Modulation of Schottky barrier height in graphene/MoS2/metal vertical heterostructure with large current ON-OFF ratio

TL;DR

This study investigates how applying a gate voltage to graphene in a graphene/MoS2/metal heterostructure modulates the Schottky barrier height, enabling control of current flow and achieving a large ON-OFF ratio.

Contribution

It demonstrates direct modulation of Schottky barrier height via gate voltage in a graphene/MoS2 heterostructure, with analysis of layer dependence and temperature effects.

Findings

Schottky barrier height can be modulated by gate voltage.

Layer number of MoS2 affects barrier modulation.
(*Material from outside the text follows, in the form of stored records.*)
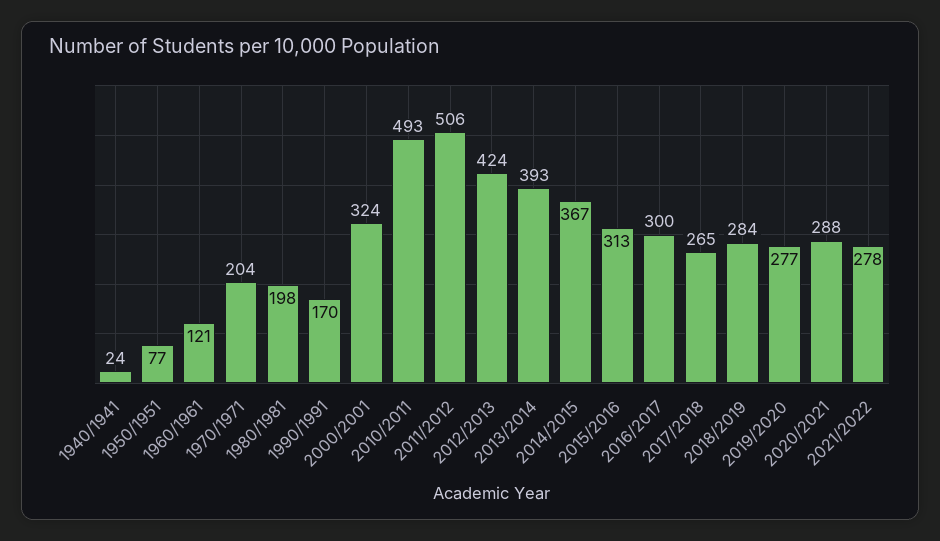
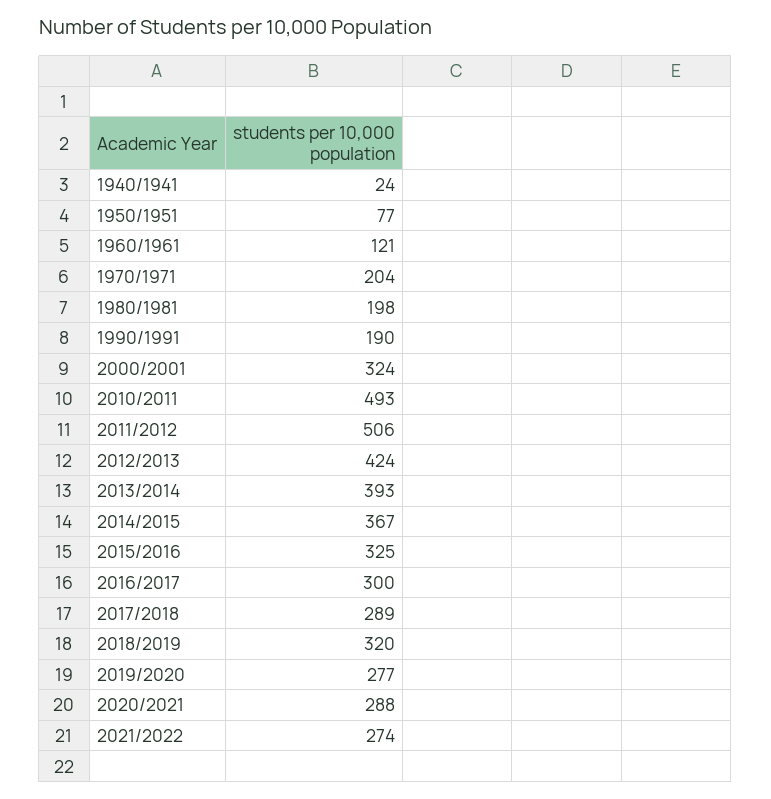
1990/1991: 170 -> 190
2015/2016: 313 -> 325
2017/2018: 265 -> 289
2018/2019: 284 -> 320
2021/2022: 278 -> 274

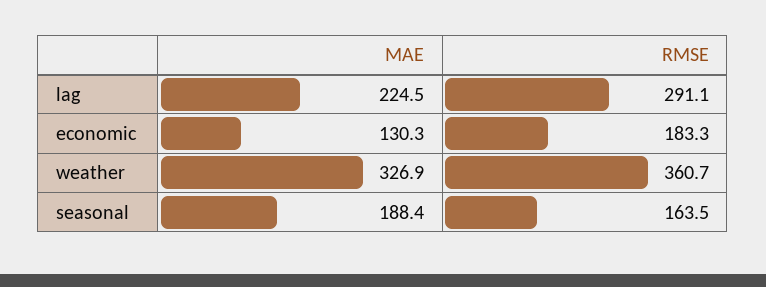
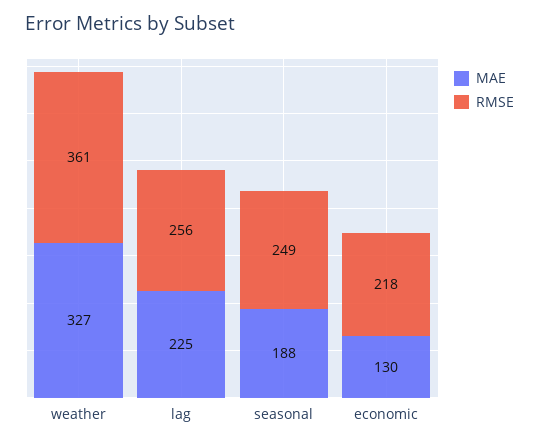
RMSE, lag: 291.1 -> 256
RMSE, economic: 183.3 -> 218
RMSE, seasonal: 163.5 -> 249

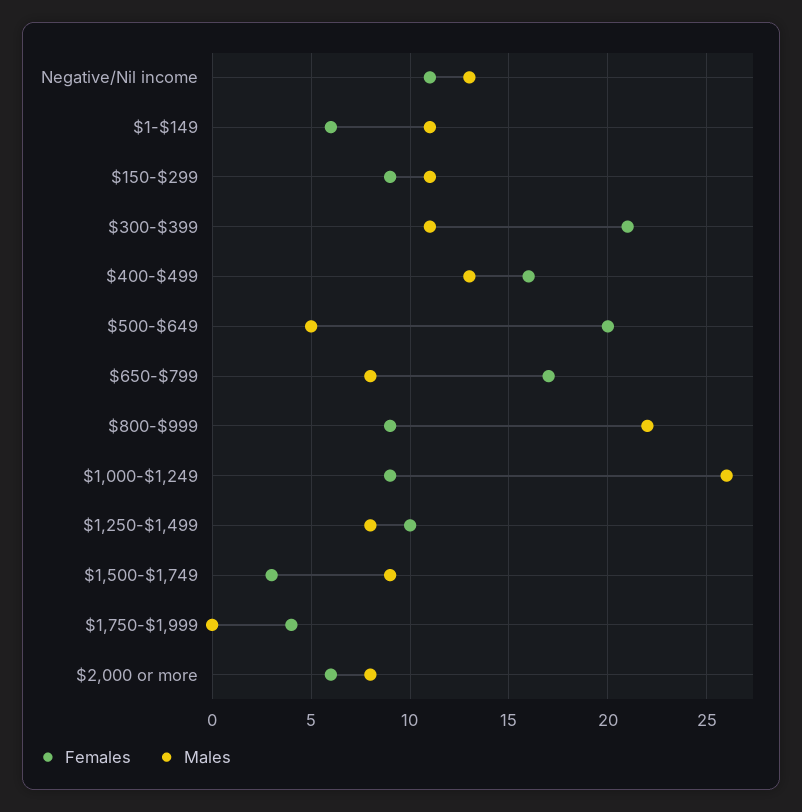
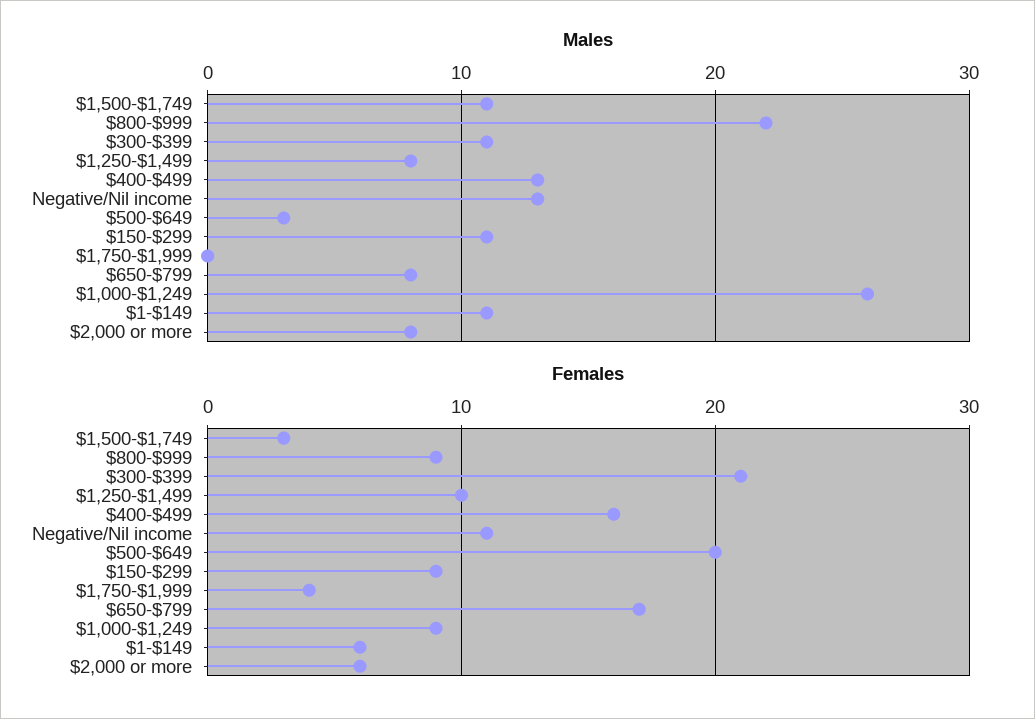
Males, $500-$649: 5 -> 3
Males, $1,500-$1,749: 9 -> 11

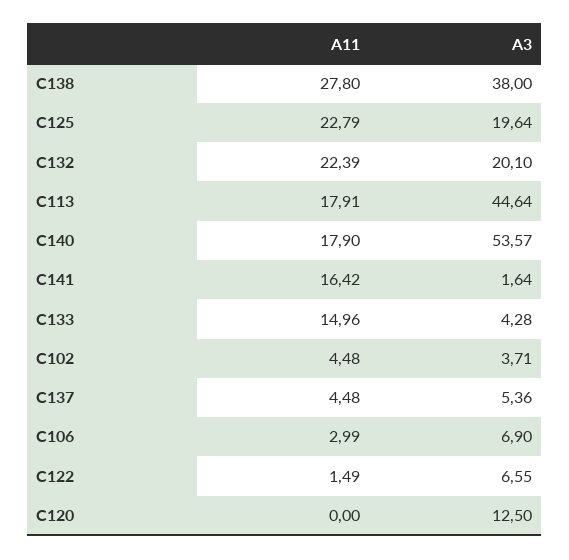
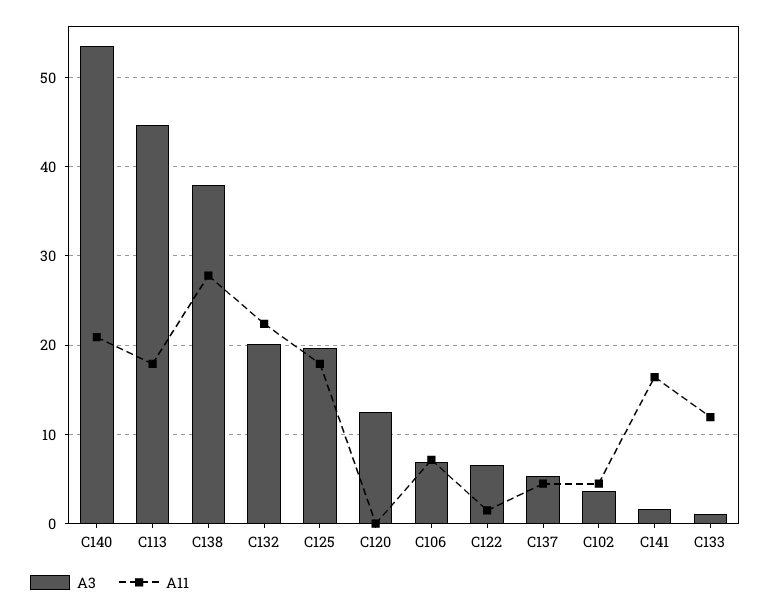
A11, C125: 22.79 -> 18
A11, C140: 17.9 -> 21
A11, C133: 14.96 -> 12
A3, C133: 4.28 -> 1
A11, C106: 2.99 -> 7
Larger barrier modulation leads to higher current ON-OFF ratio.

Abstract

Detail transport properties of graphene/MoS2/metal vertical heterostructure have been investigated. The van der Waals interface between the graphene and MoS2 exhibits Schottky barrier. The application of gate voltage to the graphene layer enables us to modulate the Schottky barrier height; thus gives rise to the control of the current flow across the interface. By analyzing the temperature dependence of the conductance, the modulation of Schottky barrier height {\Delta}{\phi} has been directly determined. We observed significant MoS2 layer number dependence of {\Delta}{\phi}. Moreover, we demonstrate that the device which shows larger {\Delta}{\phi} exhibits larger current modulation; this is consistent with the fact that the transport of these devices is dominated by graphene/MoS2 Schottky barrier.